The composition was finally performed March 7 at a free concert at the Frank Lloyd Wright-designed Gammage Auditorium in Tempe, Arizona. A sell-out crowd of 3,000 was on hand for the 10-minute performance, including a PBS film crew that captured the event for an upcoming special.
Radar and Yanez are currently finishing two additional turntable movements, which may feature a turntable quartet. They're also planning a world tour with local orchestras in each city.
Radar's trailblazing efforts fall under the mission of the Bombshelter Crew, a no-rules Phoenix DJ troupe that focuses on fusing all forms of music through innovative ideas.
"Bombshelter is a concept that all music is pretty much universal; the only thing separating it is about 10 beats per minute," Bombshelter co-founder Emile said. "At 92 beats per minute you got hip-hop, at 100 take out the vocals you got trip-hop, at 110 you got R&B or maybe two-step, at 120 you got house, at 130 progressive house. You haven't done anything to that beat other than speed it up, but you got the urban black market here, the gays here, and you are separating all these different types of people and stereotyping them based on a tempo. It's musical racism."

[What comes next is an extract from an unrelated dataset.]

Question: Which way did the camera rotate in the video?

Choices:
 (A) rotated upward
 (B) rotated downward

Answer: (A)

The Bombshelter Crew's genre-bending take is captured on Future's Past, a mix album due Tuesday (March 20) that combines a wide range of tracks released on Tom Chasteen's Exist Dance Records over the past decade.

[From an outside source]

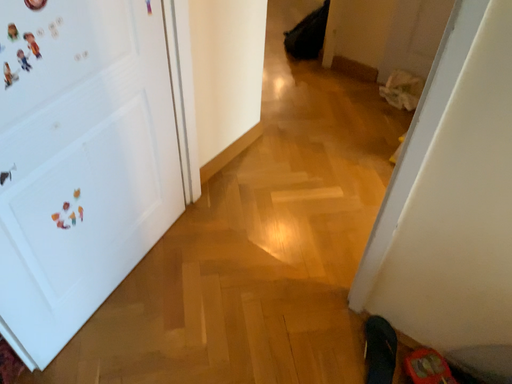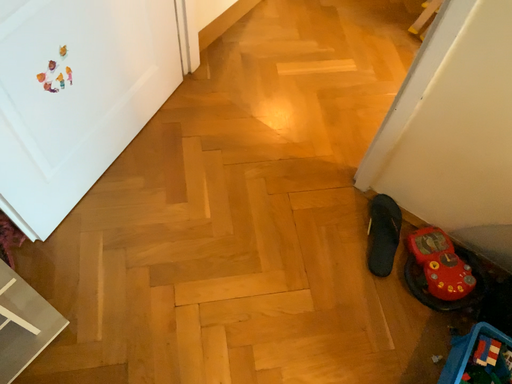
Question: Which way did the camera rotate in the video?

Choices:
 (A) rotated upward
 (B) rotated downward

Answer: (B)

Radar and Emile recorded the album on four turntables and two mixers in one night. Radar holds back from scratching on the album to focus on a solid mix that slowly builds in tempo from beginning to end.
"A lot of people from my scene, they skipped over the main concept of DJing, which is mixing," Radar said. "The basics of hip-hop were founded on parties, bringing people together with mixes."
Future's Past blends a bit everything, from techno (Freaky Chakra's "Transcendental Funk Bump") to hip-hop (High Lonesome Sound System's "Champion Sound"), including Tranquility Bass' "They Came in Peace," the song that inspired Emile to form the Bombshelter Crew.
"I remember hearing it when it came out in '91. It was just amazing," Emile said. "It was hip-hop, and kind of psychedelic. And then every other release [on Exist Dance] was something different. A lot of people like different types of music, but a lot of DJs are monochromatic. I don't see anything out there that would indicate to me that playing one style of music is acceptable."
The Bombshelter Crew, which also includes Z-Trip, with whom Radar mixed the underground classic Future Primitive, is supporting its recordings with North American shows of all styles.
"We play drum'n'bass, hip-hop, hardcore, dub, electro it all depends on the crowd," Radar said. "We can never get burned out. And the crowd won't either. They can't just say, 'Oh, it's Bombshelter.' Because we don't even know what we're going to do."
"Radar is going to be doing the symphony until 8 or 9, and then we're going to do a set at the house club, shoot over to the rave and then do a downtempo acid jazz night afterwards," Emile envisioned.
The Bombshelter Crew is also working on several other recordings, including a revolutionary techno hip-hop record and an electro album.
"We're not about wearing shiny shirts and getting chicks," Emile said. "How many DJs can say they have a concept behind what they are doing? [Paul] Oakenfold and those guys, those are Mariah Carey remixes. We're trying to push instrumental music forward."